DER RAT DER EUROPÄISCHEN UNION -

gestützt auf den Vertrag zur Gründung der Europäischen Gemeinschaft, insbesondere auf Artikel 37,

auf Vorschlag der Kommission(1),

nach Stellungnahme des Europäischen Parlaments(2),

in Erwägung nachstehender Gründe:

(1) Gemäß Verordnung (EWG) Nr. 3760/92 des Rates vom 20. Dezember 1992 zur Einführung einer Gemeinschaftlichen Regelung für die Fischerei und die Aquakultur(3) obliegt es dem Rat, anhand der vorliegenden wissenschaftlichen Gutachten und insbesondere des Berichts des Wissenschaftlich-technischen und Wirtschaftlichen Fischereiausschusses die erforderlichen Maßnahmen zu treffen, die eine rationelle, verantwortungsvolle und dauerhafte Nutzung der Ressourcen gewährleisten, und die Bedingungen für den Zugang zu den Beständen festzulegen.

(2) Wissenschaftliche Gutachten über bestimmte Fischbestände der Tiefsee weisen darauf hin, dass diese Bestände besonders empfindlich reagieren und ihre Befischung begrenzt oder verringert werden sollte, um ihren Fortbestand zu sichern.

(3) Aus den wissenschaftlichen Gutachten geht ebenfalls hervor, dass die Steuerung des Fischereiaufwands eine geeignete Methode ist, um die vorsorgliche Bewirtschaftung der Tiefseebestände sicherzustellen.

(4) Es ist daher angezeigt, die Erteilung einer speziellen Fangerlaubnis für Schiffe vorzusehen, die auf Tiefseearten fischen, und den Fischereiaufwand für diese Bestände auf das in der letzten Zeit erreichte Niveau zu begrenzen.
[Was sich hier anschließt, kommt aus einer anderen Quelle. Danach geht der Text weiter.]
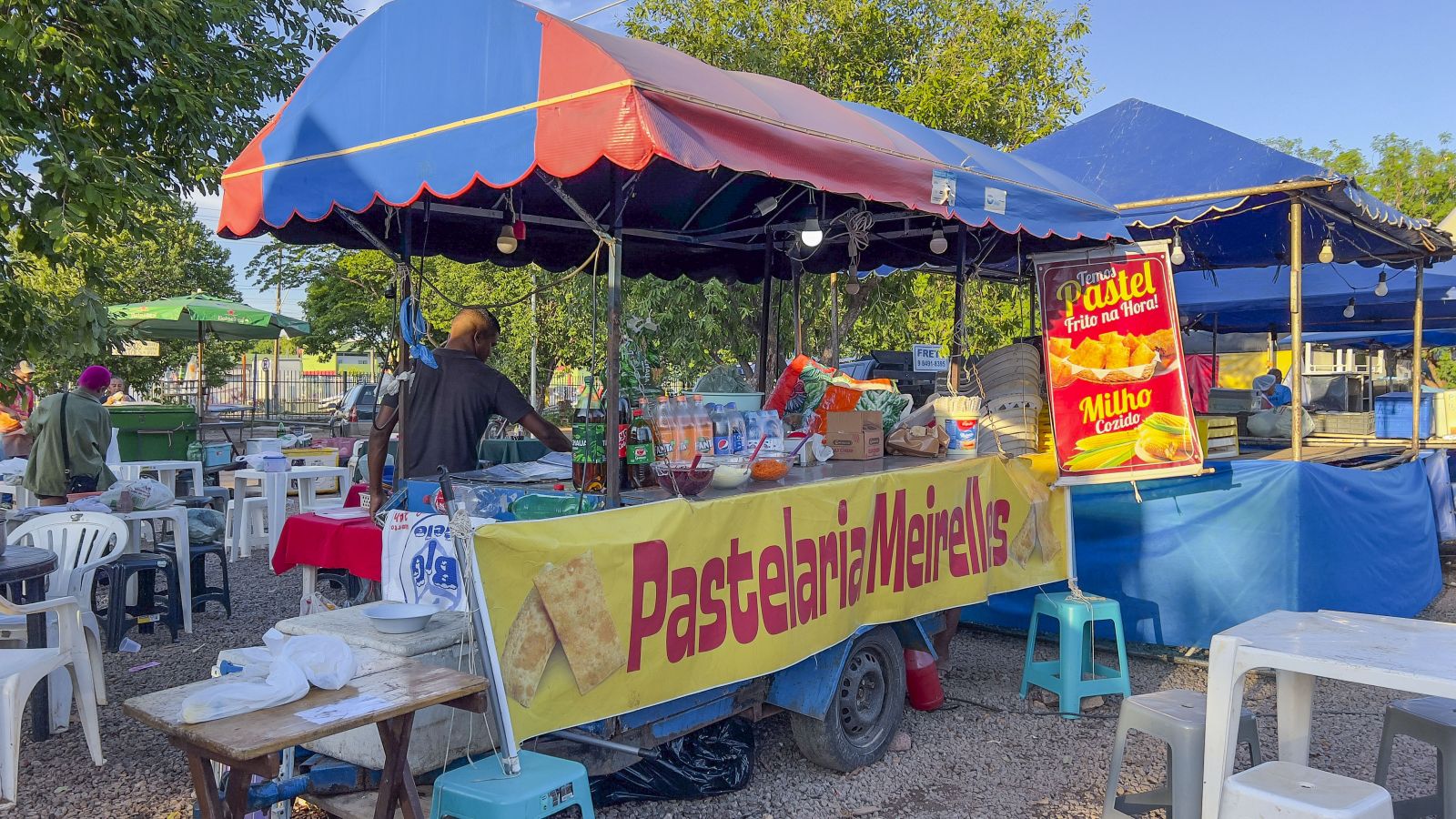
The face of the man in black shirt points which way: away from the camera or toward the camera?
away from the camera

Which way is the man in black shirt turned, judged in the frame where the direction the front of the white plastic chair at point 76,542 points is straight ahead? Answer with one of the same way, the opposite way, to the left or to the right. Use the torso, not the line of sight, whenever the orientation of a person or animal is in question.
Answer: the opposite way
(5) Voraussetzung für hochwertige wissenschaftliche Gutachten sind genaue Angaben auf neuestem Stand über die Fangtätigkeiten, die am besten von unabhängigen und entsprechend ausgebildeten wissenschaftlichen Beobachtern in Zusammenarbeit mit der Fischereiindustrie und anderen Interessenten zusammengestellt werden.

(6) Angemessene und nachprüfbare Angaben auf dem neuesten Stand, die die Erstellung wissenschaftlicher Gutachten über die Fischerei und die Meeresumwelt erlauben, sollten den einschlägigen Wissenschafts- und Verwaltungsgremien so bald als möglich zur Verfügung gestellt werden.

(7) Im Interesse einer wirksamen und vorsorglichen Steuerung des Fischereiaufwands bei Tiefseearten müssen die in dieser Fischerei eingesetzten Schiffe durch eine spezielle Fangerlaubnis ausgewiesen sein, die gemäß der Verordnung (EG) Nr. 1627/94 des Rates vom 27. Juni 1994 zur Festlegung allgemeiner Bestimmungen über die speziellen Fangerlaubnisse(4) und der Verordnung (EG) Nr. 2943/95 der Kommission vom 20. Dezember 1995 mit Durchführungsbestimmungen zu der Verordnung (EG) Nr. 1627/94 des Rates(5) erteilt wird.

(8) Um die Einhaltung der vorliegenden Verordnung sicherzustellen, müssen zusätzlich zu den Maßnahmen der Verordnung (EWG) Nr. 2847/93 des Rates vom 12. Oktober 1993 zur Einführung einer Kontrollregelung für die Gemeinsame Fischereipolitik(6), und denen der Verordnung (EG) Nr. 1489/97 der Kommission vom 29. Juli 1997 zur Durchführung der Verordnung (EWG) Nr. 2847/93 des Rates hinsichtlich satellitengestützter Schiffsüberwachungssysteme(7) weitere Kontrollmaßnahmen festgelegt werden.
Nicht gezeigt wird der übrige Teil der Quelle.